3. Swaps between the synonymous codons to build/destruct dinucleotide31. The last step is to swap the positions of the synonymous codons in the sequences, in order to build/destruct the target dinucleotide in position31. This process will not affect the codon usage, however it will change the dinucleotide composition via altering the composition of dinucleotide31.

The keep = True argument of the function ensures mutations without changing the codon usage in the original sequence.
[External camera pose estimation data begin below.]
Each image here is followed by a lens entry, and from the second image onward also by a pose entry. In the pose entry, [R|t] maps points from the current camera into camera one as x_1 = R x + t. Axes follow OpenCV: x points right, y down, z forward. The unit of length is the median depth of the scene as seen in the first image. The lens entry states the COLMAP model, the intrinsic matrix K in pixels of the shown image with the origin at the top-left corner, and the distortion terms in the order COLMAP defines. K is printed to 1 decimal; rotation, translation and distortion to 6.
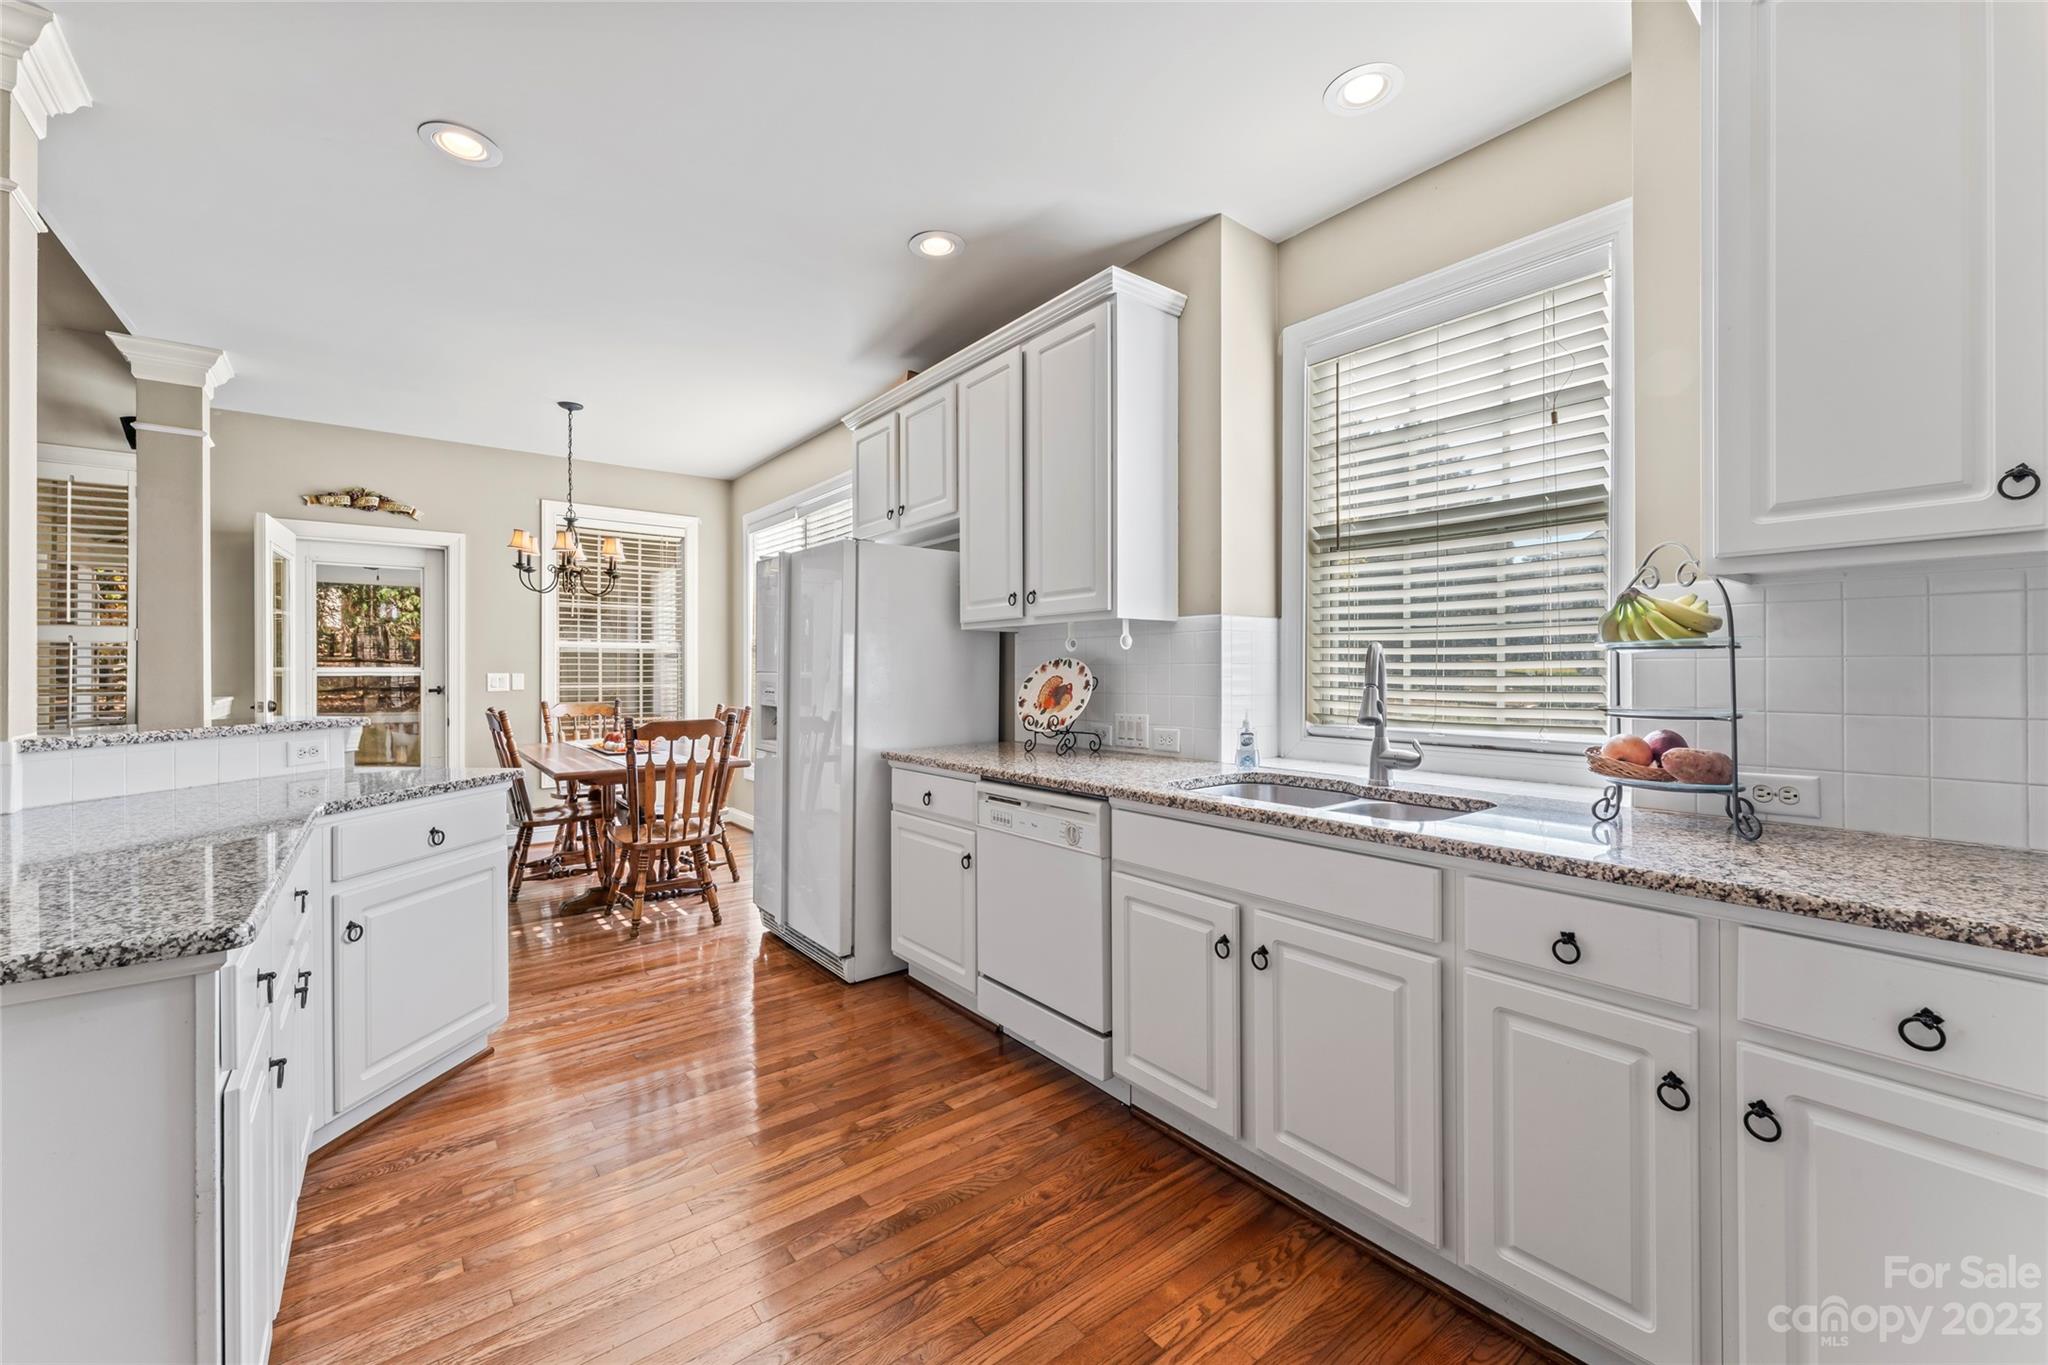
lens RADIAL K [[816.8, 0, 1019.8], [0, 816.8, 666.4], [0, 0, 1]] dist [0.000701, 0.000320]
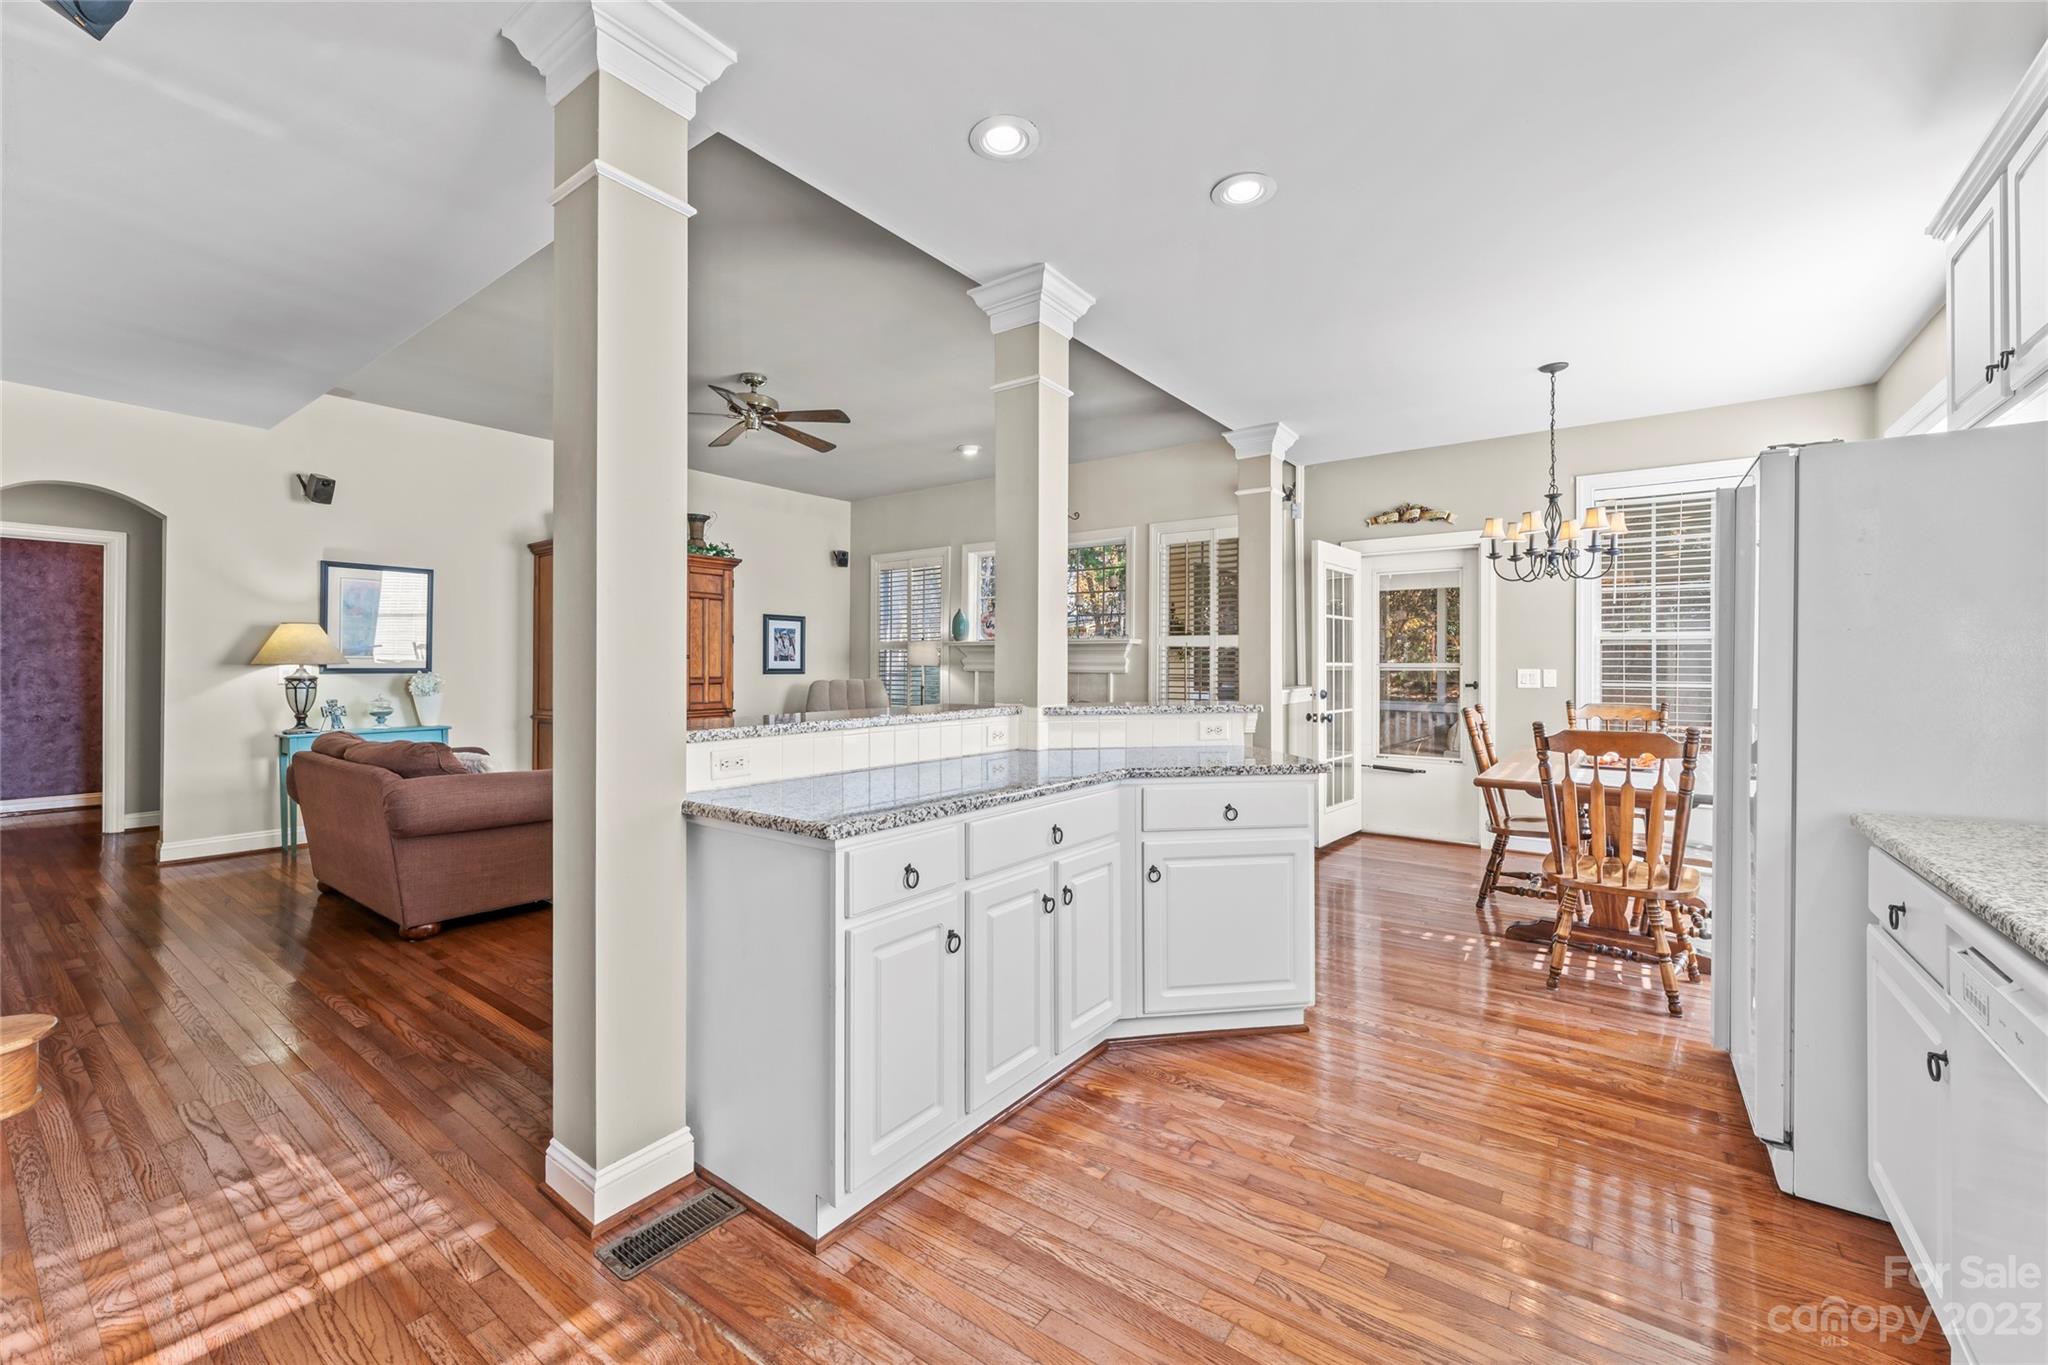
lens RADIAL K [[816.8, 0, 1019.8], [0, 816.8, 666.4], [0, 0, 1]] dist [0.000701, 0.000320]
pose [[0.263583, 0.001997, -0.964635, 0.186073], [0.003074, 0.999991, 0.002910, 0.000973], [0.964632, -0.003732, 0.263574, 0.260442]]
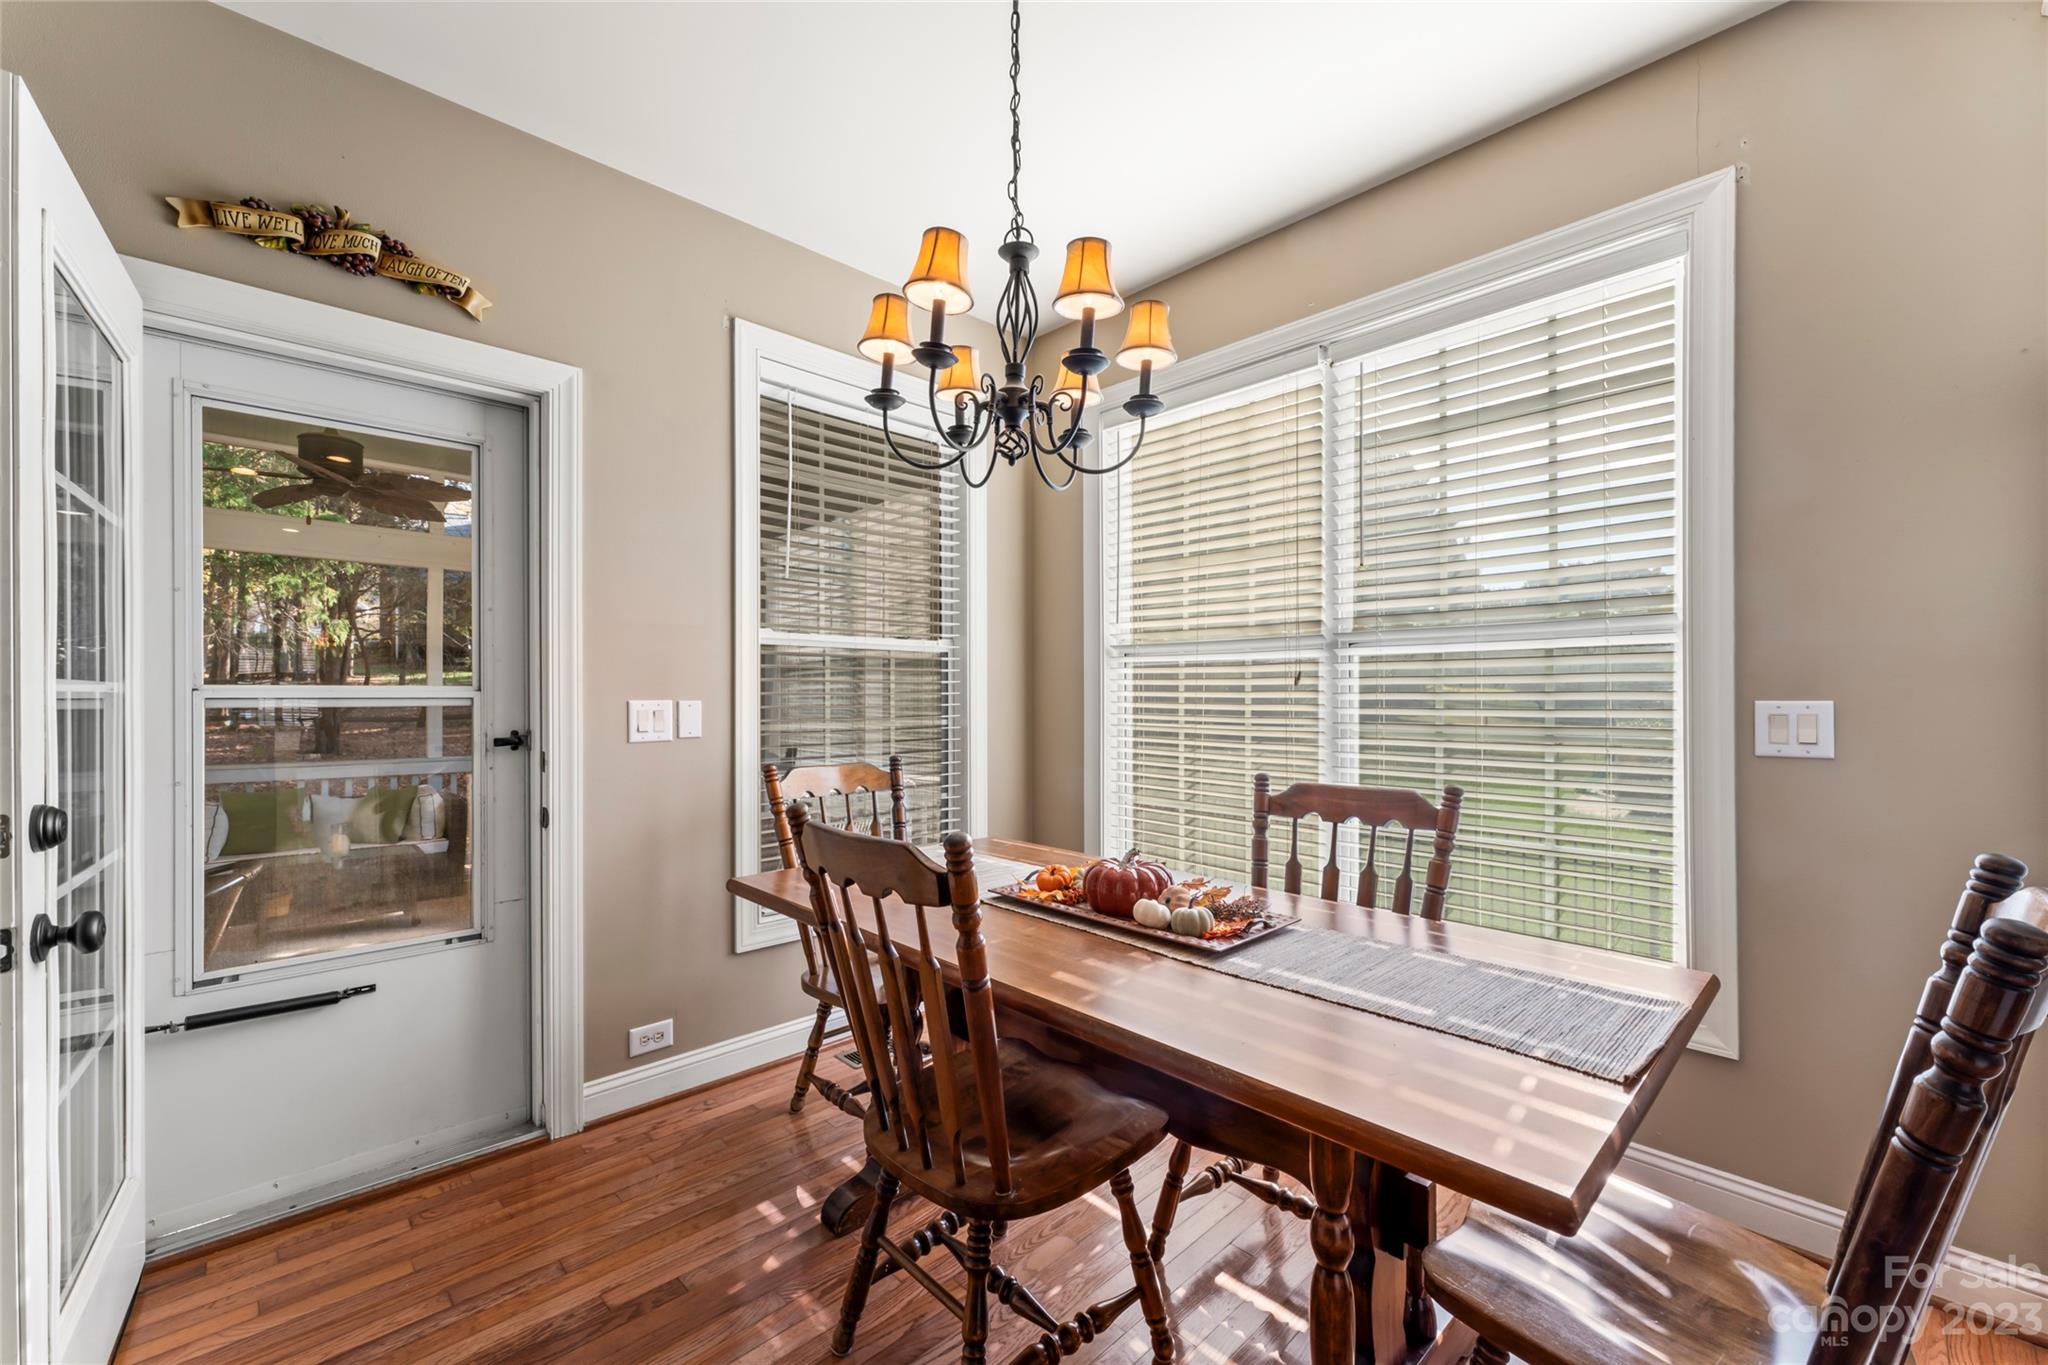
lens RADIAL K [[830.5, 0, 1016.0], [0, 830.5, 685.9], [0, 0, 1]] dist [0.000567, 0.000598]
pose [[0.995413, 0.000825, 0.095669, -0.722890], [-0.000404, 0.999990, -0.004413, 0.004407], [-0.095672, 0.004354, 0.995403, 0.806011]]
It was achieved by only performing the step 3 , which will only affect the distribution of dinucleotide31. The default keep = False allows mutations that can change the codon usage pattern, and also more extreme dinucleotide usage.

# Generate 1000 random DNA seuqneces of length 2019nt.
set.seed(2019)
ori.seq <- seq_random(n = 1000, m = 2019)

# Randomly select one dinucleotide as the target dinucleotide for this example.
target.dinu <- sample(seqinr::words(2), 1)
target.dinu
## [1] "ta"
dinu.index <- which(seqinr::words(2) == target.dinu)
# Capture the dinuceltide usage in the sequences
seq.dinu <- sapply(ori.seq, function(x){
get_du(Biostrings::DNAStringSet(x))[,dinu.index]
})

# Generate dinu_to mutant sequences basing on the previous-generated random
# sequences, maximizing and minimizing the target dinucleotide, and calculate
# the frequency of target dinucleotide in the mutant sequences.
mut.max.dinu <- sapply(ori.seq, function(x){
seq.tmp <- input_seq(Biostrings::DNAStringSet(x))
mut.seq.tmp <- dinu_to(seq.tmp, max.dinu = target.dinu)
get_du(mut.seq.tmp)[,dinu.index]
})
mut.min.dinu <- sapply(ori.seq, function(x){
seq.tmp <- input_seq(Biostrings::DNAStringSet(x))
mut.seq.tmp <- dinu_to(seq.tmp, min.dinu = target.dinu)
get_du(mut.seq.tmp)[,dinu.index]
})

# Plot the distribution
df <- data.frame(Original.dinu.usage = seq.dinu, Mutant.max.dinu.usage = mut.max.dinu,
Mutant.min.dinu.usage = mut.min.dinu)
df <- tidyr::gather(df, "type", "Dinuceltide_usage", 1:3)
ggplot(df, aes(x = Dinuceltide_usage, y = ..count.., fill = type, group = type)) +
geom_histogram(position = "identity", bins = 300, alpha = 0.8) +
ggtitle("Figure 2. The histogram of specific dinucleotide usage among groups")

In the Figure 2 above, the usage of the target dinuceltide was significantly different among three groups, where the dinucleotide-minimized mutant sequences having the lowest usage and the dinucleotide-maximized sequneces having the highest usage, and the original sequences at the middle.